▸ **Material shown**:
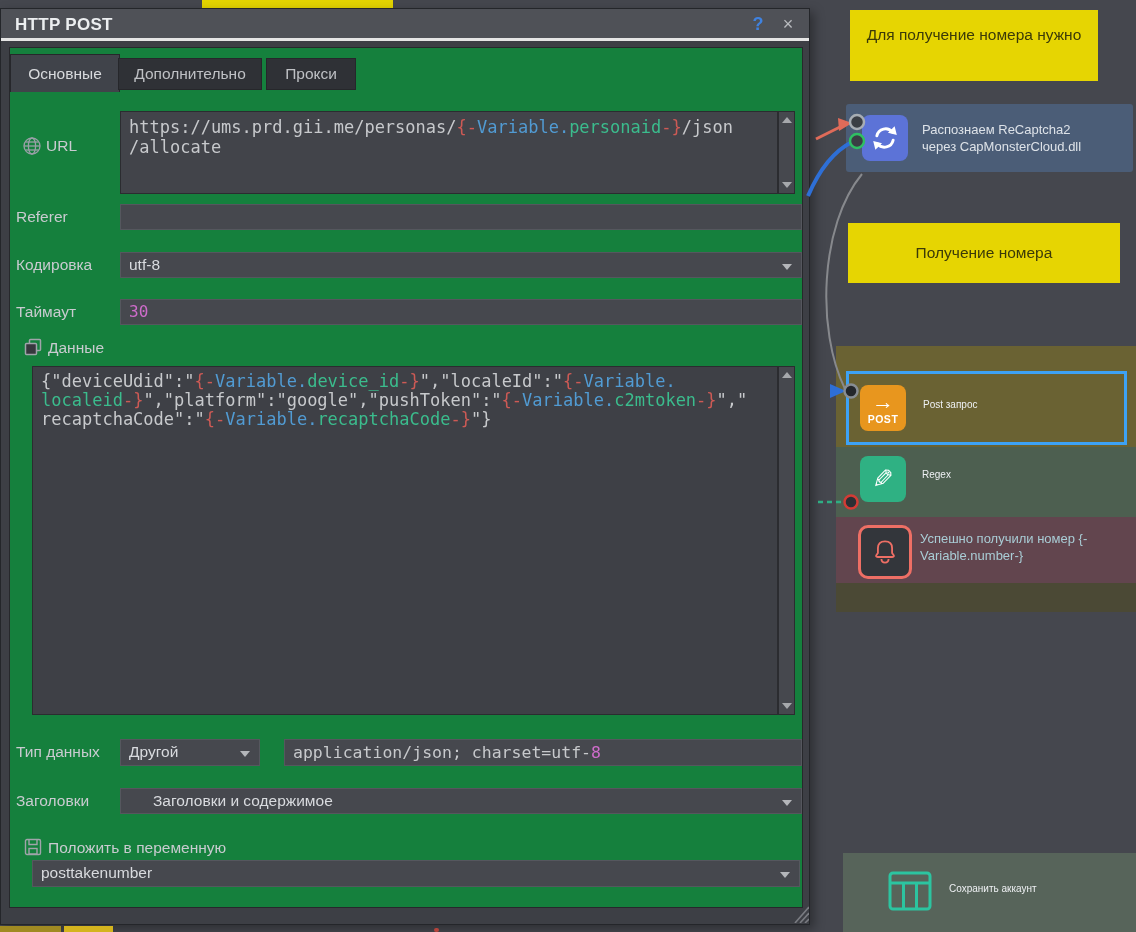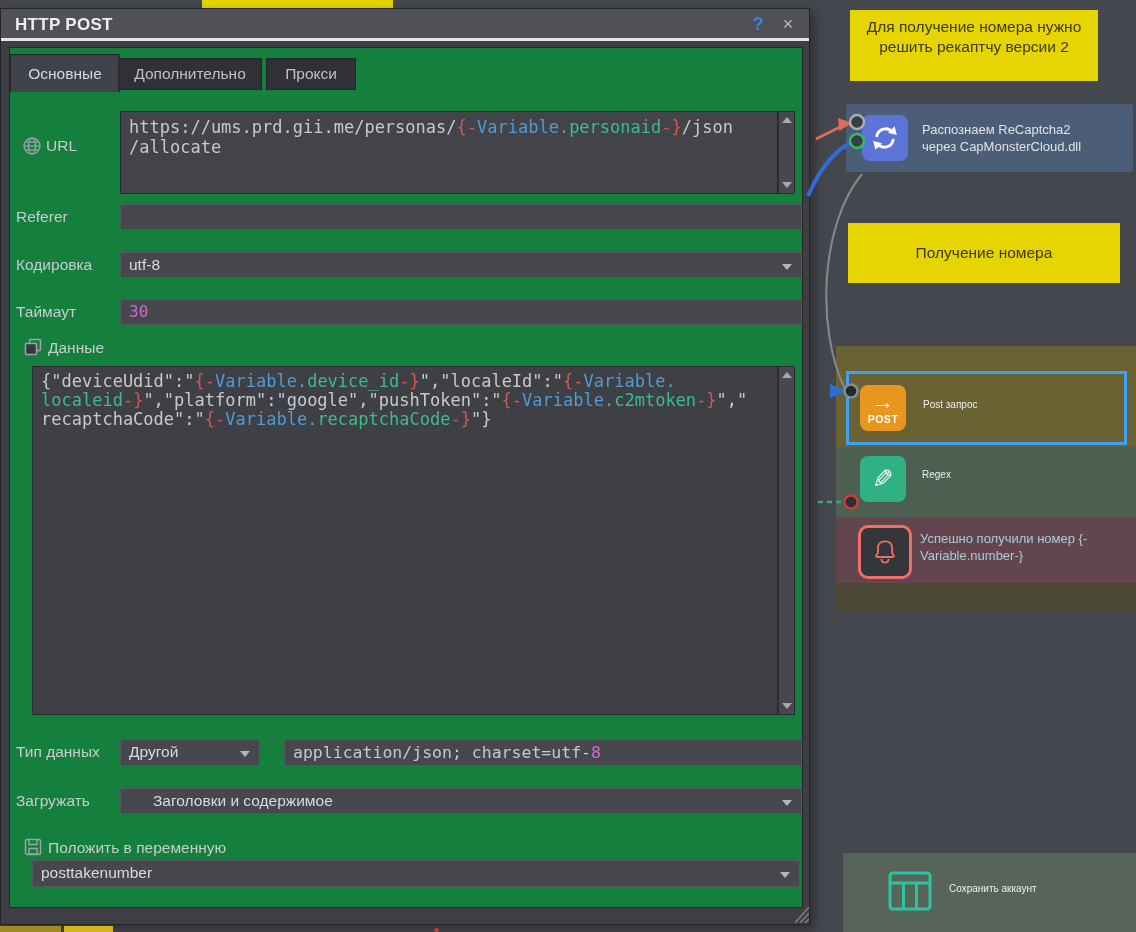--- a/index.html
+++ b/index.html
@@ -150,7 +150,7 @@
     </svg>
   </div>
 
-  <div class="abs note" style="left:850px;top:10px;width:248px;height:71px;padding-top:7px;">
+  <div class="abs note" style="left:850px;top:10px;width:248px;height:71px;padding-top:15px;">
     <div>Для получение номера нужно</div>
     <div>решить рекаптчу версии 2</div>
   </div>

▸ **What needs to be done**: All of the entries above are to be transcribed word for word, with no pictures included.

▸ **Task output**:
--- a/index.html
+++ b/index.html
@@ -150,7 +150,7 @@
     </svg>
   </div>
 
-  <div class="abs note" style="left:850px;top:10px;width:248px;height:71px;padding-top:7px;">
+  <div class="abs note" style="left:850px;top:10px;width:248px;height:71px;padding-top:15px;">
     <div>Для получение номера нужно</div>
     <div>решить рекаптчу версии 2</div>
   </div>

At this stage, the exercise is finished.